FILE - Air travelers stand in a queue in Terminal 1 of Frankfurt Airport, Germany, in front of a check-in counter, June 15, 2020.

The European Union agreed Thursday on Germany’s proposal for coronavirus-preventative common hygiene standards at airports and on aircraft.

“I am pleased that the German proposal was accepted by my colleagues at the European level and that we could agree on these uniform standards,” Andreas Scheuer, minister of transport and digital infrastructure, said at a European aviation conference.

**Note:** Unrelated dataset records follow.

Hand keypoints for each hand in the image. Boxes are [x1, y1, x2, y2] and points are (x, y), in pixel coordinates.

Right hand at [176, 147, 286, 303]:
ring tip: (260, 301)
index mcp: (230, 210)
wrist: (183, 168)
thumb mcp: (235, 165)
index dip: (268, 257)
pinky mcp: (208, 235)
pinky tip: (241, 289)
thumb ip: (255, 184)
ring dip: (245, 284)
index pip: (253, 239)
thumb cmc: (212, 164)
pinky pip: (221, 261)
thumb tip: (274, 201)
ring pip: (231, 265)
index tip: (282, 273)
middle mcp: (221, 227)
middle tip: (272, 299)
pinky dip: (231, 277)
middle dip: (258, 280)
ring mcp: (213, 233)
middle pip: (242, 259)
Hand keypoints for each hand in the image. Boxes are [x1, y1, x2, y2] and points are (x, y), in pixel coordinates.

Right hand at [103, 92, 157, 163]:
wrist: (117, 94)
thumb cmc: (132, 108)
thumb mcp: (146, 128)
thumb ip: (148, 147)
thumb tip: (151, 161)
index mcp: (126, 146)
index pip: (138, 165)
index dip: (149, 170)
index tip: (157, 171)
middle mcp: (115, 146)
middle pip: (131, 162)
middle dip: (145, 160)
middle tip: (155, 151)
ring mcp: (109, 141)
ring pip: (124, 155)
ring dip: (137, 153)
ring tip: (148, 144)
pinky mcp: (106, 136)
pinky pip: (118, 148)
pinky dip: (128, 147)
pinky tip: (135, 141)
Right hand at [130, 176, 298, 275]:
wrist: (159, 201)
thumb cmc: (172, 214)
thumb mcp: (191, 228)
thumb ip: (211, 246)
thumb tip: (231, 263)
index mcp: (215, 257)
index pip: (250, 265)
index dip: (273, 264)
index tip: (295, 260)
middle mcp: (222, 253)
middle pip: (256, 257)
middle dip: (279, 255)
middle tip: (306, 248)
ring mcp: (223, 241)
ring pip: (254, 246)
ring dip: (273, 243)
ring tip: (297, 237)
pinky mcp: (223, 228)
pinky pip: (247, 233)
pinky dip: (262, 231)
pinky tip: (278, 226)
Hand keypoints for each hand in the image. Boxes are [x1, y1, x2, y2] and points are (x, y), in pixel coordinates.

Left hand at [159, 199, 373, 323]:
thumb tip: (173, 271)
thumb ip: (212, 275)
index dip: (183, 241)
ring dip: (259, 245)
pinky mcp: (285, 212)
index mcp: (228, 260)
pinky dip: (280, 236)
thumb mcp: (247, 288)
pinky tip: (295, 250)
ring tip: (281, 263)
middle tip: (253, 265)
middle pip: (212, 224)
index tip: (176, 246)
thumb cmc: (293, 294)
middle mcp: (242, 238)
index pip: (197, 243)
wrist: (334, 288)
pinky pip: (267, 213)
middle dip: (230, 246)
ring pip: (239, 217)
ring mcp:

The agreement reached by officials will have to be formally approved by ministers.

The proposal includes social distancing and the wearing of face masks at security checks and check-ins for those older than 6. It does not require the middle seats on airplanes to be empty.

It is not clear how much the proposal will differ from the Safety Directive (SD) issued by the European Union Aviation Safety Agency (EASA), which went into effect July 1.

The most recent SD and EASA’s COVID-19 Aviation Healthy Safety Protocol states that the use of medical face masks should be “recommended” to everyone at the airport and on aircraft.

Current guidelines also state that passengers should not be kept onboard an aircraft without proper ventilation for longer than 30 minutes. The SD, however, requires airplanes to be cleaned and disinfected only before and after long-haul flights, and has operators take a “risk assessment” for shorter flights. But airplanes are still cleaned at least once every 24 hours.

Meanwhile, the United States, Russia and Brazil remain excluded from the EU’s 14-country “safe travel list” from which the bloc allows nonessential travel.